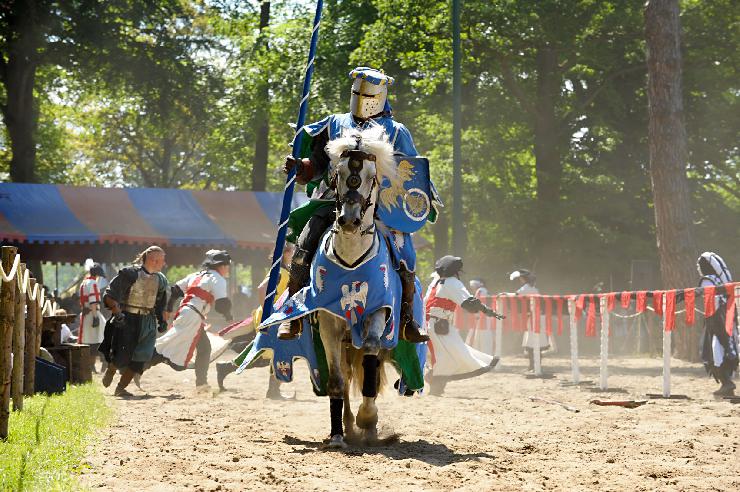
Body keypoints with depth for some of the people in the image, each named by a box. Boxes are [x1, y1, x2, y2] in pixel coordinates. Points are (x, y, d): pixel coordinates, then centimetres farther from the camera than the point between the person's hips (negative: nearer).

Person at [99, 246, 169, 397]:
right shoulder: (130, 273, -11)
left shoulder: (160, 279, 10)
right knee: (123, 355, -9)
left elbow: (161, 304, 24)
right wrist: (117, 312, -24)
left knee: (140, 358, -6)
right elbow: (110, 295, -12)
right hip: (127, 320, -5)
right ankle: (109, 372, 25)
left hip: (148, 322, 5)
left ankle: (121, 388, 6)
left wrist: (163, 321, 13)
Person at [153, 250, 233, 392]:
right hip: (193, 318, -9)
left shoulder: (196, 275, 21)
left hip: (183, 313, 9)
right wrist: (228, 315, 6)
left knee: (204, 347, 18)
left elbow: (175, 290, 19)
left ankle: (201, 383, 20)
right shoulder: (218, 279, -2)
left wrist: (168, 310, 23)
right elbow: (222, 303, -12)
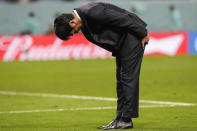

**EXERCISE INSTRUCTIONS:** Without the pictures, retype the whole of the material above exactly.

**TASK RESPONSE:**
Body keypoints with depth for some of the people in the image, each named by a box. Boxes are [x1, y1, x2, y2] in pixel coordinates. Points are (x, y, d): pixel coordinates, then centimetres farther from the camera than the point between the person's hips (negative: nearer).

Person at [99, 246, 169, 397]:
right shoulder: (130, 273, -11)
left shoulder: (160, 279, 10)
right knee: (123, 355, -9)
left elbow: (161, 304, 24)
right wrist: (117, 312, -24)
left knee: (140, 358, -6)
right elbow: (110, 295, -12)
right hip: (127, 320, -5)
right ankle: (109, 372, 25)
left hip: (148, 322, 5)
left ankle: (121, 388, 6)
left wrist: (163, 321, 13)
Person at [153, 250, 233, 392]:
right hip: (193, 318, -9)
left shoulder: (196, 275, 21)
left hip: (183, 313, 9)
right wrist: (228, 315, 6)
left knee: (204, 347, 18)
left elbow: (175, 290, 19)
left ankle: (201, 383, 20)
right shoulder: (218, 279, -2)
left wrist: (168, 310, 23)
right elbow: (222, 303, -12)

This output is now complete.